Many employers today offer retirement plans to their employees, very commonly set up as a 401k plan. These retirement plans can be an excellent way for investors to build their retirement with help from their employer, but there are many pitfalls to be had if the plan administrator does not understand what to watch out for.
What is a 401k?
A 401k is a tax-advantaged retirement plan that is typically sponsored by an employer. 401k plans are a type of Defined Contribution plan where the plan defines the level of contribution that can be made.
A 401k can be either a traditional or a Roth, tax treatment being the main difference.
Traditional 401k’s allow employee contributions to reduce their income tax burden for the year that the contributions are made, with distributions being taxed later on. In a Roth 401k, employee contributions are made post-tax, but distributions are later tax free.
These plans can be an excellent and easy way to build your retirement, but can be very difficult to navigate with the continually evolving regulations that govern them.
In fact, the vast majority of 401k plans are fundamentally flawed, riddled with conflicts of interest and regulatory issues that can be extremely complex to navigate without the help of a professional fiduciary.
What is a Fiduciary?
A fiduciary is an individual or organization which acts on behalf of another individual or organization to manage investments. A fiduciary has a duty to act in good faith and trust on behalf of their client.
“Being a fiduciary represents the highest legal duty of one party to another, and requires being bound ethically to act in the other’s best interests.”
A fiduciary may be responsible for general well-being, but will typically involve overseeing or managing the assets / investments of another individual or organization.
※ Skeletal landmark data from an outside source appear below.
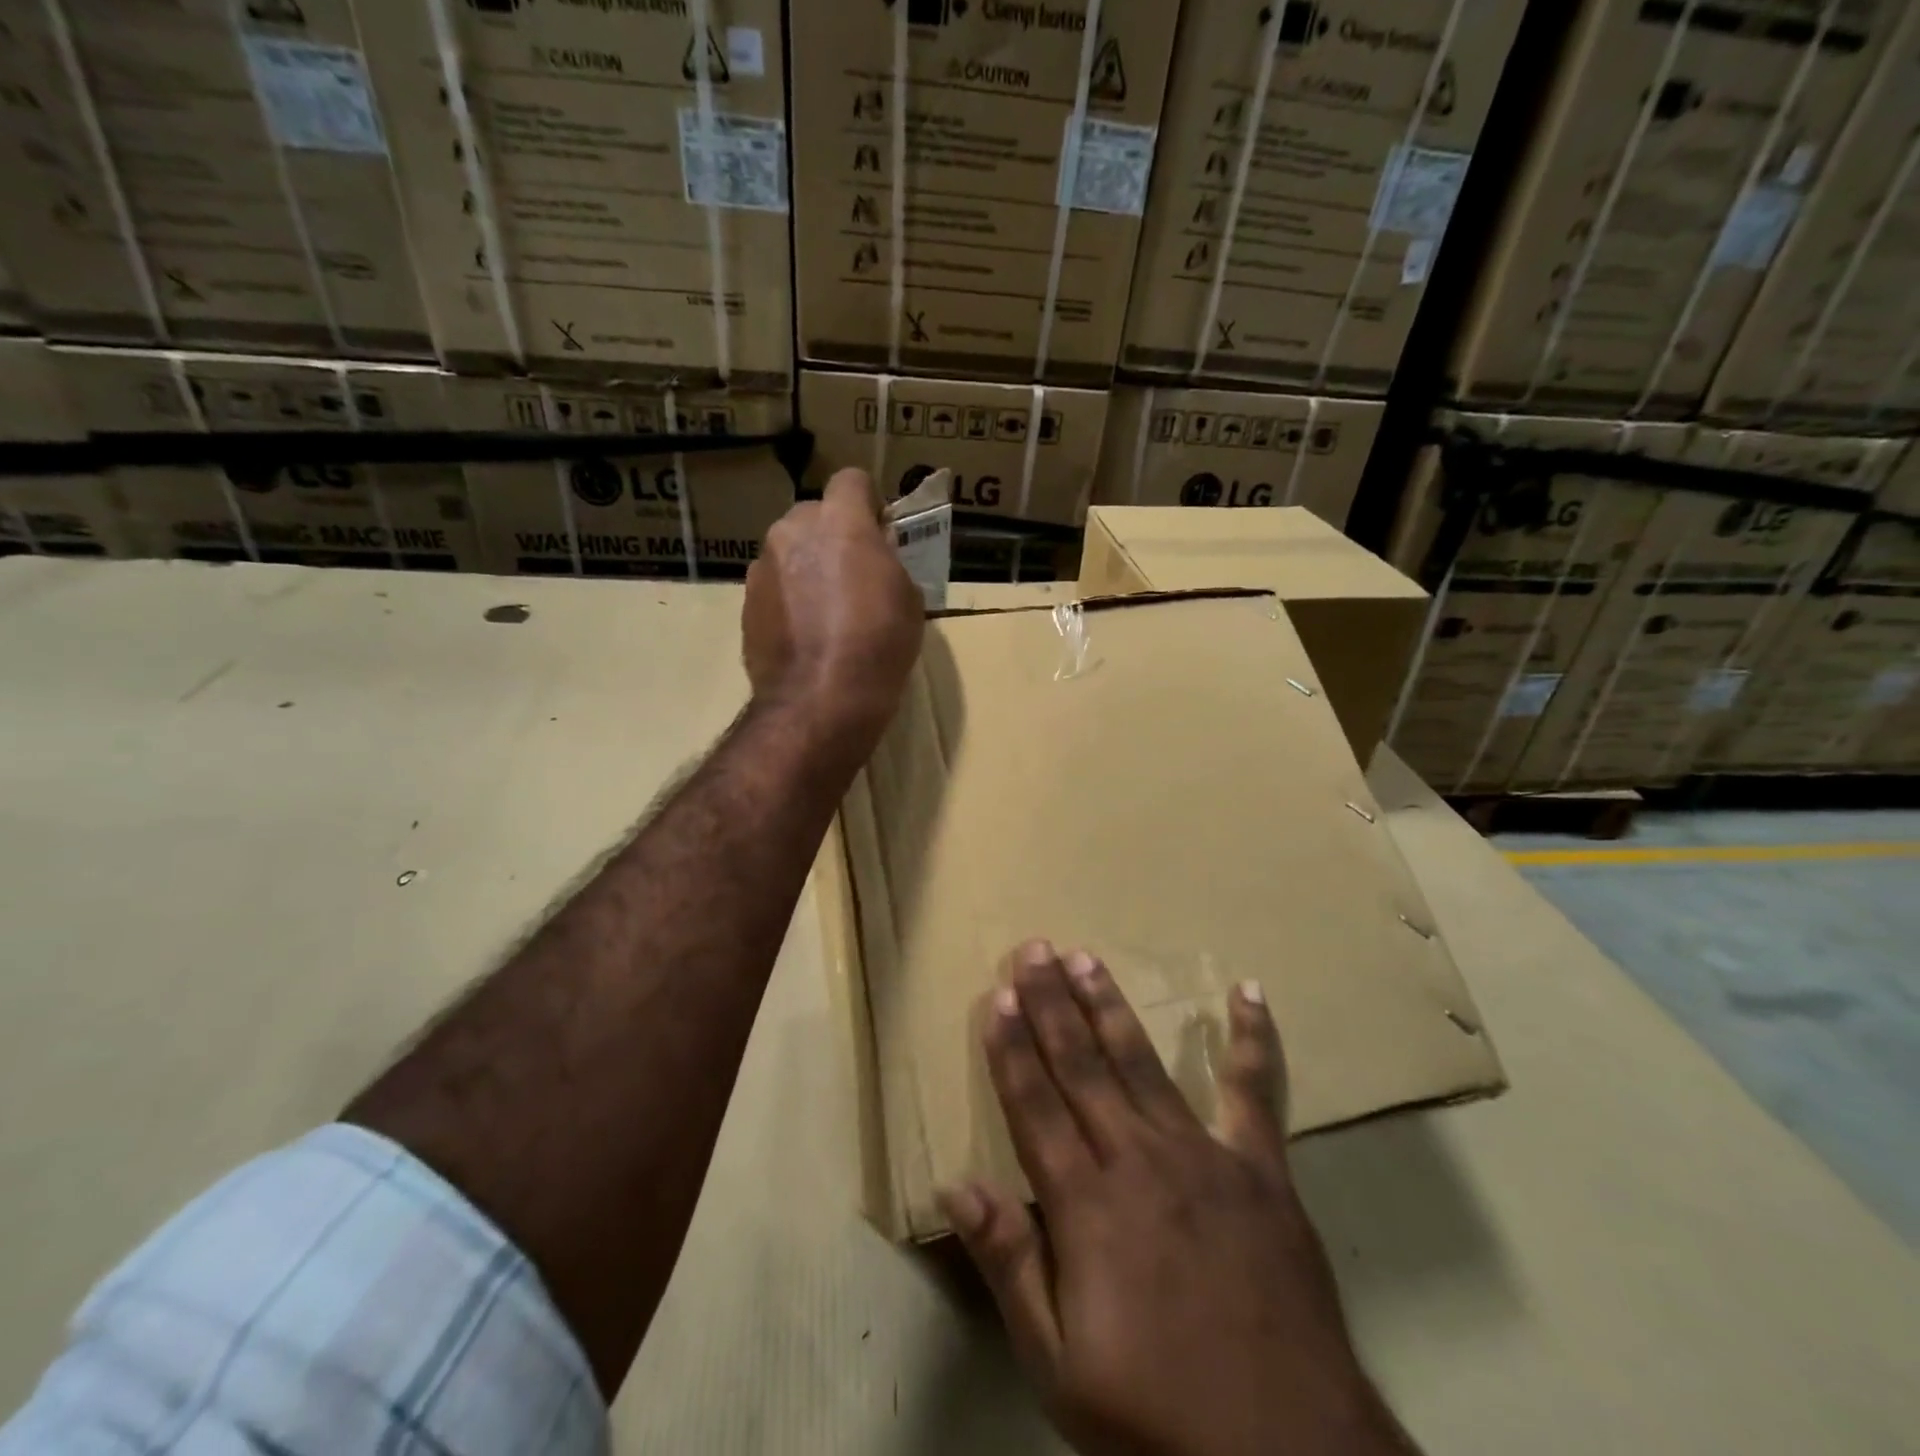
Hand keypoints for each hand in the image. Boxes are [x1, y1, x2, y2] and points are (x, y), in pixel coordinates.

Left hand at [744, 468, 924, 750]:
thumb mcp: (908, 598)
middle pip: (815, 515)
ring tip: (826, 611)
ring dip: (807, 567)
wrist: (820, 699)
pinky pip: (773, 586)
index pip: (853, 480)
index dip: (869, 503)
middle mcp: (792, 531)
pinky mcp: (746, 602)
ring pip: (789, 551)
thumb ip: (889, 563)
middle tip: (854, 574)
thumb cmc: (878, 644)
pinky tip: (805, 634)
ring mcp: (762, 567)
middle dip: (833, 535)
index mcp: (840, 521)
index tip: (881, 532)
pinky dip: (788, 599)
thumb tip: (876, 558)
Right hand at [941, 942, 1418, 1455]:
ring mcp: (1204, 1156)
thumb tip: (955, 1186)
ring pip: (1143, 1063)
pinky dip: (1253, 1040)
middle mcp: (1138, 1160)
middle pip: (1081, 1066)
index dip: (1012, 1046)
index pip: (1034, 1104)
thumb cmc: (1157, 1419)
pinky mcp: (1261, 1169)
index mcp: (1086, 1204)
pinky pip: (1255, 1092)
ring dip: (1110, 1006)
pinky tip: (1247, 992)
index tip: (997, 994)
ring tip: (1086, 958)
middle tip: (1034, 948)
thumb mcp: (1059, 1367)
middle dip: (1051, 1003)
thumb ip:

A few examples of professional fiduciaries are money managers, financial advisors, bankers, accountants, executors, board members, and corporate officers, all of which are bound to their fiduciary duty to act in the other’s best interests.
Pick the Right Fiduciary
Investors should be careful when selecting a fiduciary, for not all are qualified to act on behalf of the clients best interests in an investment capacity.
Just like a professor, they may be highly effective and knowledgeable in one area but are lacking in other areas.
By having one’s investments managed (or at least thoroughly reviewed) by a Registered Financial Advisor, many potential conflicts of interest can be identified and / or eliminated.
But why a Registered Financial Advisor?
Financial Advisors are fiduciaries, and as such are held to a much higher and completely different standard of care for their clients than Brokers (who are not fiduciaries) are.
Fiduciaries such as a financial advisor must always act in their clients best interests.
The structure of the relationship between a client and a Fee-Only Financial Advisor is also significantly different than other financial professionals, as advisors lack any incentive to generate excessive commissions (as they take no commission). Also, advisors receive no benefit to peddle proprietary investments as most advisors charge a flat rate management fee based on Assets Under Management (AUM).
Because registered investment advisors have a duty to always act in the best interests of their clients, the incentive structure is built into the relationship to accomplish just this, with the advisors’ incentive (fee based on AUM) tied to the client’s success (growth of investments).
Relationships where the interests of both parties are aligned help to reduce or eliminate conflicts of interests.
Common 401k “Pitfalls”
Common mistakes that uninformed employers or plan administrators can fall victim to include:
Not knowing that a business owner is a fiduciary
Relying on a broker for investment advice
Not knowing your responsibilities as a plan sponsor
Using active management
Relying on Section 404(c) for reduced Liability
Not understanding plan costs, commissions, or fees
Not having an investment policy statement
A recent article describes the two types of fiduciaries that can help employers and plan sponsors / administrators avoid the various pitfalls described above:
“A 3(21) investment adviser is a co-fiduciary role, whereby an adviser provides advice to an employer with respect to funds on a 401(k) investment menu, and the employer retains the discretion to accept or reject the advice.
A 3(38) adviser has the discretion to make fund decisions. The plan sponsor has less liability in this relationship, because they offload fiduciary risk for investments to the adviser; however, employers still carry a fiduciary duty to monitor the adviser.”
When properly managed, 401k plans can be outstanding vehicles for building retirement, but without the management of a professional fiduciary (or at least a thorough review of the plan from time to time by one), there may be conflicts of interest lurking in the plan, eroding the benefit to investors.